=== Section Start ===

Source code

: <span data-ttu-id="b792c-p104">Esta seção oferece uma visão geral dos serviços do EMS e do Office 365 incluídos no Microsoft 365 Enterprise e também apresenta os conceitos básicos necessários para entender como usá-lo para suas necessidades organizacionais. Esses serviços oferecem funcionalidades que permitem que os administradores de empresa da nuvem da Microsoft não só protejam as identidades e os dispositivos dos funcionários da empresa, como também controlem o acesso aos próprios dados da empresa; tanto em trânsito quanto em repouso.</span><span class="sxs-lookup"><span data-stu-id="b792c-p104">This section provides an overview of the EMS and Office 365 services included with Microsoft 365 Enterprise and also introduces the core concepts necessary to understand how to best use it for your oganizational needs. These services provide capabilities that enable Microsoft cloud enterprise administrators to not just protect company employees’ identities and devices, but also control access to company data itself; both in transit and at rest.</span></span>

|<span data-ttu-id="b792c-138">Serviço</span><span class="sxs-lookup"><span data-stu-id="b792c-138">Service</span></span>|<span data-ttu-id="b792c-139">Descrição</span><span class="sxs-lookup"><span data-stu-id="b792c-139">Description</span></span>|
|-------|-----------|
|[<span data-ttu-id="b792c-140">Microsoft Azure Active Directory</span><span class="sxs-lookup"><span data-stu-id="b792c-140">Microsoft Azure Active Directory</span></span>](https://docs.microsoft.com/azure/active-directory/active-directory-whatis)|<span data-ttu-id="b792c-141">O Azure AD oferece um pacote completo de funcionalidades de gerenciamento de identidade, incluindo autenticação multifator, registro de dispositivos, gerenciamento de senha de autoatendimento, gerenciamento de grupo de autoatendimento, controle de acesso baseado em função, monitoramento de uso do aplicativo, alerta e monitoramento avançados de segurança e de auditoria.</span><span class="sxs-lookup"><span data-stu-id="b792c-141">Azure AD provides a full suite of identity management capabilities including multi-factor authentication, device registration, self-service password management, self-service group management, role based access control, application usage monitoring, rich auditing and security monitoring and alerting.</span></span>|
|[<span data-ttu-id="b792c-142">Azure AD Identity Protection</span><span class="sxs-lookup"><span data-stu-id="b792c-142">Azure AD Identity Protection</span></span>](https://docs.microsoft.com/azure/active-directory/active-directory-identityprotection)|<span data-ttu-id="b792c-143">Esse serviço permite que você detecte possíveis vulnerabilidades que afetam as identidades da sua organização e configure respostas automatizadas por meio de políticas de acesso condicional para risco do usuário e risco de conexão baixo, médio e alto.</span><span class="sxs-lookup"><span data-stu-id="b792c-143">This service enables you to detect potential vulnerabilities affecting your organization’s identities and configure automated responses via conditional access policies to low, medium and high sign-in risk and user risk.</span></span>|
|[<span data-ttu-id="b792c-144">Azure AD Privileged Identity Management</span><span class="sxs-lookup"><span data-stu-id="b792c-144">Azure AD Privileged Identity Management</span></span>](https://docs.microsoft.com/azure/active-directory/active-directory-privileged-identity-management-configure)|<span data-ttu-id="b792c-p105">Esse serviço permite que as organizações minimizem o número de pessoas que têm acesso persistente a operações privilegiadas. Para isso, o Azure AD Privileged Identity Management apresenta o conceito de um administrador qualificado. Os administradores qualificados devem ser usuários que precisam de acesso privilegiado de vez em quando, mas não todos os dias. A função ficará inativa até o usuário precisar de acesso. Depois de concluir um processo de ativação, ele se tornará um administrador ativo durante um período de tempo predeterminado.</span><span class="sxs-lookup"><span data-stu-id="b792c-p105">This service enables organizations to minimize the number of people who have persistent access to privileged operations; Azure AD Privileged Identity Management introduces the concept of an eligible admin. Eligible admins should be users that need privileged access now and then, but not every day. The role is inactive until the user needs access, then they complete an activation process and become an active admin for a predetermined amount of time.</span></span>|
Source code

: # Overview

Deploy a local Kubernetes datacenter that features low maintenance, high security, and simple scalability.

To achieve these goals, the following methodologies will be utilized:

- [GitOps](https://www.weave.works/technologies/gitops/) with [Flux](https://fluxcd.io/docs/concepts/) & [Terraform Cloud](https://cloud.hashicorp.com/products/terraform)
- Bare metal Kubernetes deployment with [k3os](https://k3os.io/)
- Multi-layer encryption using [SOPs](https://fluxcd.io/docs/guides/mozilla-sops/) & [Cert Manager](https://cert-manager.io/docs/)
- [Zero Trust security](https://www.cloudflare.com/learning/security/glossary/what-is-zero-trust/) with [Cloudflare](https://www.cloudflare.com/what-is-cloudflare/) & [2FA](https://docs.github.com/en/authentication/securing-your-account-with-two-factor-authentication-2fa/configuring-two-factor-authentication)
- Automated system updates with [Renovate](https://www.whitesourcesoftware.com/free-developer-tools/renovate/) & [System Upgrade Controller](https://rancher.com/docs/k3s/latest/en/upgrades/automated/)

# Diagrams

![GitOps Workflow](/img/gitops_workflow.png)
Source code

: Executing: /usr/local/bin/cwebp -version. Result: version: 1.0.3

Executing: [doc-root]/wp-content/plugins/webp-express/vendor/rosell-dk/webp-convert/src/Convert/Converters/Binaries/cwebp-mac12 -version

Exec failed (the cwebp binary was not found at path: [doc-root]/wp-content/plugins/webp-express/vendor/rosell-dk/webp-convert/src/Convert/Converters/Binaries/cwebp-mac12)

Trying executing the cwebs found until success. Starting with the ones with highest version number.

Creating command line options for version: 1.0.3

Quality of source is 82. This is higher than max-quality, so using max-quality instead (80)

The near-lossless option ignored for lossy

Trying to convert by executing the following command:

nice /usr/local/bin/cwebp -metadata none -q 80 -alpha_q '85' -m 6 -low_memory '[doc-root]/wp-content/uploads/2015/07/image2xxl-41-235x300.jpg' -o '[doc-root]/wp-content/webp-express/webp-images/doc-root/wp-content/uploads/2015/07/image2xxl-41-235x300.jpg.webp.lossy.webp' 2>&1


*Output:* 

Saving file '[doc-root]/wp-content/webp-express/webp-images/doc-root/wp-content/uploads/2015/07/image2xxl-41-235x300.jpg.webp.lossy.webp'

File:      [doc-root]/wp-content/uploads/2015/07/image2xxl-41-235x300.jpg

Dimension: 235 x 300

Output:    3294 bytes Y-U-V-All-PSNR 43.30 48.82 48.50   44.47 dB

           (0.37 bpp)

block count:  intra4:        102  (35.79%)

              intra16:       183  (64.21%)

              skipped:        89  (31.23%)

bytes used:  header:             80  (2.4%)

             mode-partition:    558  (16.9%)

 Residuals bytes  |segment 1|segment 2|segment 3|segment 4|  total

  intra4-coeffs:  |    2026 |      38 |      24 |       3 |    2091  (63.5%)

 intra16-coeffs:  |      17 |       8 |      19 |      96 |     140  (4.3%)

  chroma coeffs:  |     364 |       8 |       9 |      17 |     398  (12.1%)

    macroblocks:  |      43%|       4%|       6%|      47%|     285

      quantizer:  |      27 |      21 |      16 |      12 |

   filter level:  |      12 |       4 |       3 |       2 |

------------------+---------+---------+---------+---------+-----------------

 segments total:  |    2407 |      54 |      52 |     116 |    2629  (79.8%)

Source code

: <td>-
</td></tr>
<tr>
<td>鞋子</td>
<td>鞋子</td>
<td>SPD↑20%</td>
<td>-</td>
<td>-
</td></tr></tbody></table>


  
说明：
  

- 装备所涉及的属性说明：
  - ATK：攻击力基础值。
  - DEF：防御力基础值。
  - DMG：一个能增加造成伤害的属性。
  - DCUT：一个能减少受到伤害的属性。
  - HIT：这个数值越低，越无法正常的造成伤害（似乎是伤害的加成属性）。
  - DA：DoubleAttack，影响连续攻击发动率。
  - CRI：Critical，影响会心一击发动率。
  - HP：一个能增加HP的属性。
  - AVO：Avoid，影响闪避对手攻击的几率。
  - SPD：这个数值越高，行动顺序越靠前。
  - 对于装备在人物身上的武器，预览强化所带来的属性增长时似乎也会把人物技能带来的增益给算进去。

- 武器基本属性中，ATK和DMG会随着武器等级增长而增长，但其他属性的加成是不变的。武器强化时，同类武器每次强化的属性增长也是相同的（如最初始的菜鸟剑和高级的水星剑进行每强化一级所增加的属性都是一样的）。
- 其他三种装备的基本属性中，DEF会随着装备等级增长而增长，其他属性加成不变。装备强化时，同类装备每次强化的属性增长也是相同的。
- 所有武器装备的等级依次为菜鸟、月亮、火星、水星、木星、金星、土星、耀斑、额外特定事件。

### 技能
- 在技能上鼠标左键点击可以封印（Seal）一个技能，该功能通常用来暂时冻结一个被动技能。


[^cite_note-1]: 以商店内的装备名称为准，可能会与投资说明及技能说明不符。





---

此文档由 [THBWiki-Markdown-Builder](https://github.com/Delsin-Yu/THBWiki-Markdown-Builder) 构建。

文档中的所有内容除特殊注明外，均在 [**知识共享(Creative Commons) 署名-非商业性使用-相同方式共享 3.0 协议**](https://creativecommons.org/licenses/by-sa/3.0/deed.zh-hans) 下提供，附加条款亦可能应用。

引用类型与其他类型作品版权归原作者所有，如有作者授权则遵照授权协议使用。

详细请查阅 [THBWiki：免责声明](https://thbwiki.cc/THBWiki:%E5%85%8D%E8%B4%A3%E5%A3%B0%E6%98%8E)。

=== Section End ===

Work order
Copy every line that contains "Kubernetes" from the listing above.

Output for this task
Deploy a local Kubernetes datacenter that features low maintenance, high security, and simple scalability.
- Bare metal Kubernetes deployment with [k3os](https://k3os.io/)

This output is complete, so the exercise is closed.